WORK REQUEST:
Your answer should be every line of the records that contains the word "Алейск".

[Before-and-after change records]
..........

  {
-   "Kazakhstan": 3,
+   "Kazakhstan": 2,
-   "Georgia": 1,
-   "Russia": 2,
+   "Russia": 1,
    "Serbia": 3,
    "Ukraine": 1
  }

..........

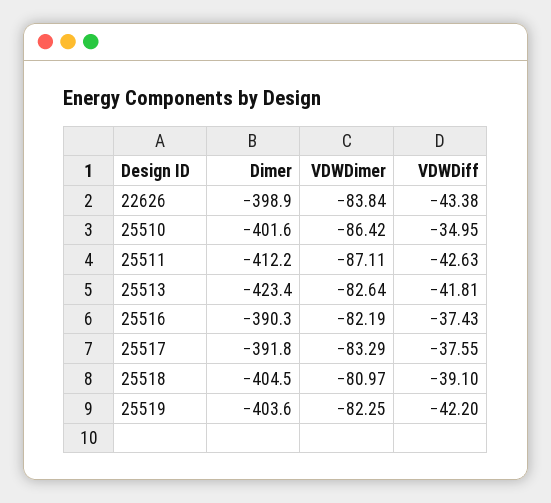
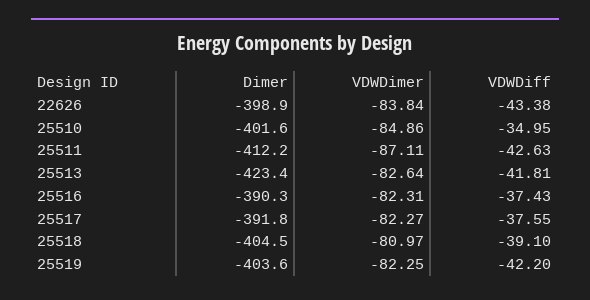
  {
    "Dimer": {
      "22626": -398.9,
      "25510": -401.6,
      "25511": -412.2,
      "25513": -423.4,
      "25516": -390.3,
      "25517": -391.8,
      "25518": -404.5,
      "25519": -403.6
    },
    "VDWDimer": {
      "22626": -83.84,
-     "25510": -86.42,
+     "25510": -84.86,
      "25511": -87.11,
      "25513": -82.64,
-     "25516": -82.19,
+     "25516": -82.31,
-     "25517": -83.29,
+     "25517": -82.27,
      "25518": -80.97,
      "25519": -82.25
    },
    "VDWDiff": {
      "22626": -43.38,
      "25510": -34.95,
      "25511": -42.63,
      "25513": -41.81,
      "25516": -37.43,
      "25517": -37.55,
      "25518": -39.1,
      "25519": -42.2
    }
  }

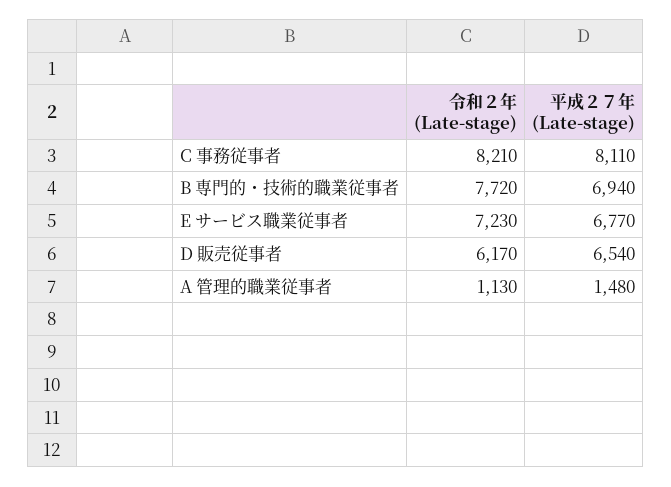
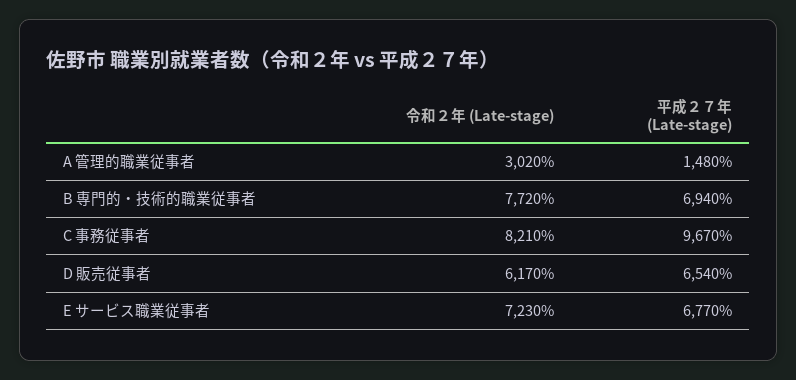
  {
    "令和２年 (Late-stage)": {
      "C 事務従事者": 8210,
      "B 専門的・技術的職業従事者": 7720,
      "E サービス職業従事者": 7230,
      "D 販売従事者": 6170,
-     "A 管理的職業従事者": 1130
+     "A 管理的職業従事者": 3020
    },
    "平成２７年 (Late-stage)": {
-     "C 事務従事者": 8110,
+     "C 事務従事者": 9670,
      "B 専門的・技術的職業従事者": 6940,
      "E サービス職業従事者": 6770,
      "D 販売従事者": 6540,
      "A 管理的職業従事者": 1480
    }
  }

..........

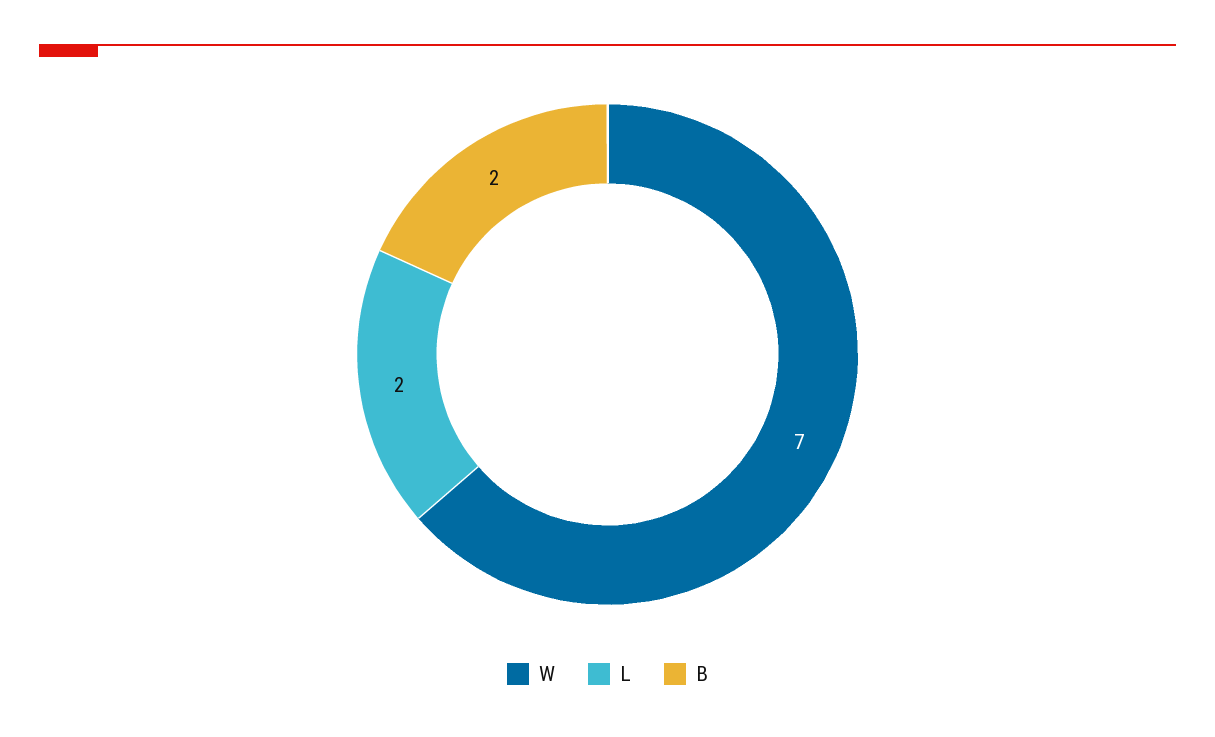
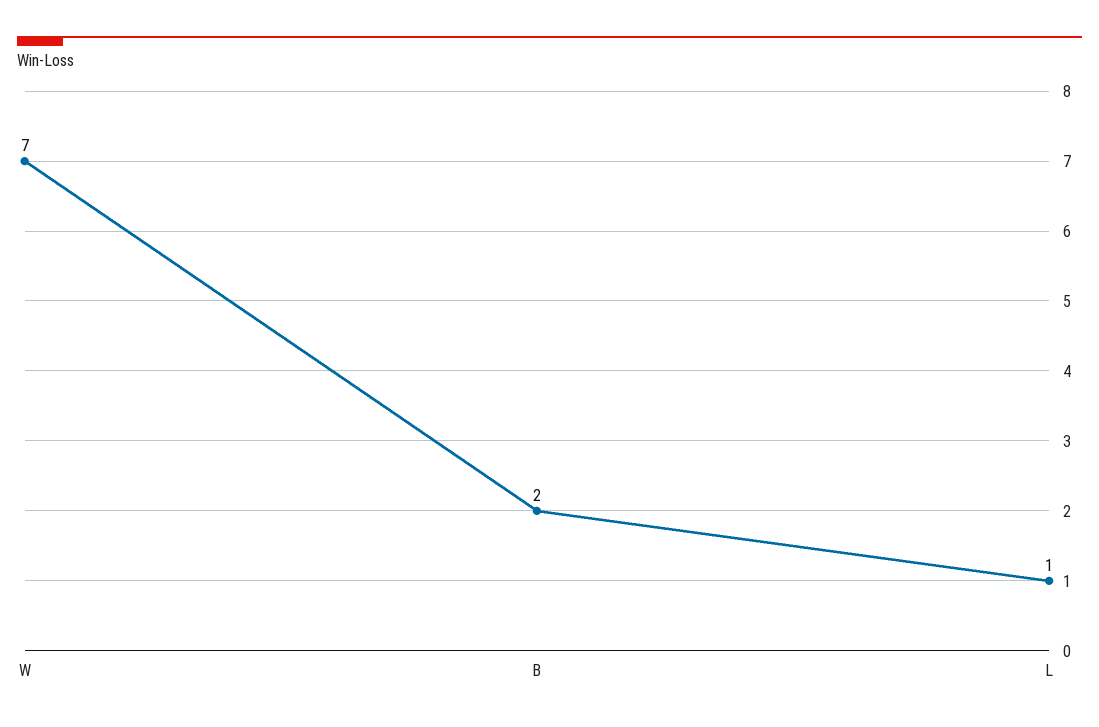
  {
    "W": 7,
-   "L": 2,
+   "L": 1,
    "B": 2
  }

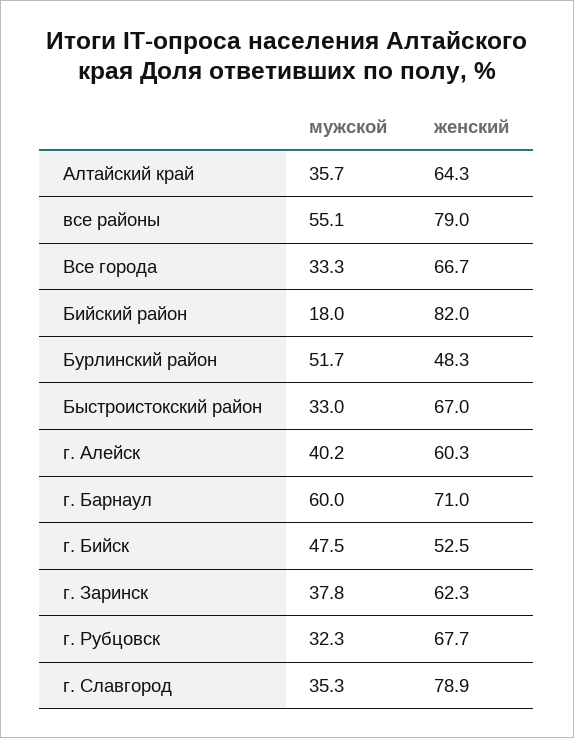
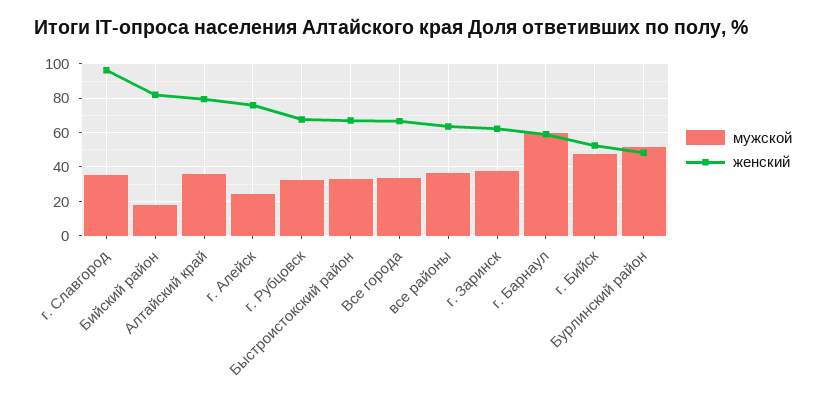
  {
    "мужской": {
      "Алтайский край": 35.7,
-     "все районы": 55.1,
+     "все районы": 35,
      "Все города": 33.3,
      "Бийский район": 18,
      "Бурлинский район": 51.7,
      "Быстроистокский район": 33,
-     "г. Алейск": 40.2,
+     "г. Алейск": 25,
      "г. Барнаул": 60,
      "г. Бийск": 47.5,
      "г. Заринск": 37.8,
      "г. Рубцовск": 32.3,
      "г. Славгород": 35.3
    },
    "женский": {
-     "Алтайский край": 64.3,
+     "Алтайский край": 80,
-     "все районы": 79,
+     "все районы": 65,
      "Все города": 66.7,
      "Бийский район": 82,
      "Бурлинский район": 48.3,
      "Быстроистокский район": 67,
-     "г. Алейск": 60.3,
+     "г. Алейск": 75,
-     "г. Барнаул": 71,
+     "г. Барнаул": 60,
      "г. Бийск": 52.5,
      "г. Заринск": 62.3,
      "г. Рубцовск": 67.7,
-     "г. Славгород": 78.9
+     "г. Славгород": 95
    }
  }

..........

RESPONSE AREA:
-     "г. Алейск": 40.2,
+     "г. Алейск": 25,
-     "г. Алейск": 60.3,
+     "г. Алейск": 75,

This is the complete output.